* [ASSIGNED TASK 1]: The passage on family schedules states what the writer's kids want. List those things.
* [ASSIGNED TASK 2]: According to the passage on family schedules, what happens to bedtimes when the family starts to get run down?

* [QUOTED PASSAGE]:
──────────────────────────────
Bedtimes, my own included, are set so we can wake up and keep the week rolling. When we start to get run down bedtimes move earlier and earlier.
I give myself zero flexibility with my own wake-up time => “no excuses wake-up” eliminates energy spent on choice.
Some principles we use.
Sleep, school work and healthy eating is our highest priority. Create the habits and energy to outperform.
Kids don’t know what they want. Our minds are hardwired to complain about every single change and variation => just look inside! Absent a repeating schedule, you are certain to have endless negotiations. Exhausting, when you don’t have energy to spare.
My kids want: love, to demonstrate competence and acceptance => the schedule needs to provide everyone with a chance to meet their basic human needs.
Clear ownership of responsibilities. Who is doing what? The kids are hardwired to compete for your time. Lay out the mommy/daddy times, make it equitable. With our preschoolers, showing them their “mommy days” was very important to reduce conflict and let mom see she was doing enough.
Keep it rolling at grade level. I do not care about the relative performance of my kids. I am most interested in identifying holes. If you have a future Rhodes scholar in the house then it will become apparent in its own time. However, if you miss the fact that your little one doesn’t know how to read then it will severely damage self-confidence, their attitude toward education and their capacity to teach themselves.
──────────────────────────────
* [DATASET]:

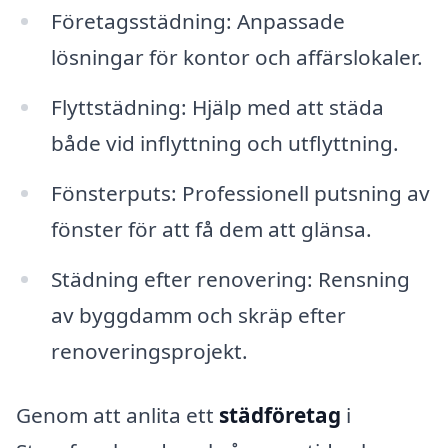
Företagsstädning: Anpassade
lösningar för kontor och affärslokaler.
Flyttstädning: Hjälp med att städa
både vid inflyttning och utflyttning.
Fönsterputs: Professionell putsning av
fönster för att få dem att glänsa.
Städning efter renovering: Rensning
av byggdamm och skräp efter
renoveringsprojekt.
Genom att anlita ett
städföretag
i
──────────────────────────────
* [FINAL ANSWER 1]:
- love
- to demonstrate competence
- acceptance

* [FINAL ANSWER 2]: They move earlier and earlier.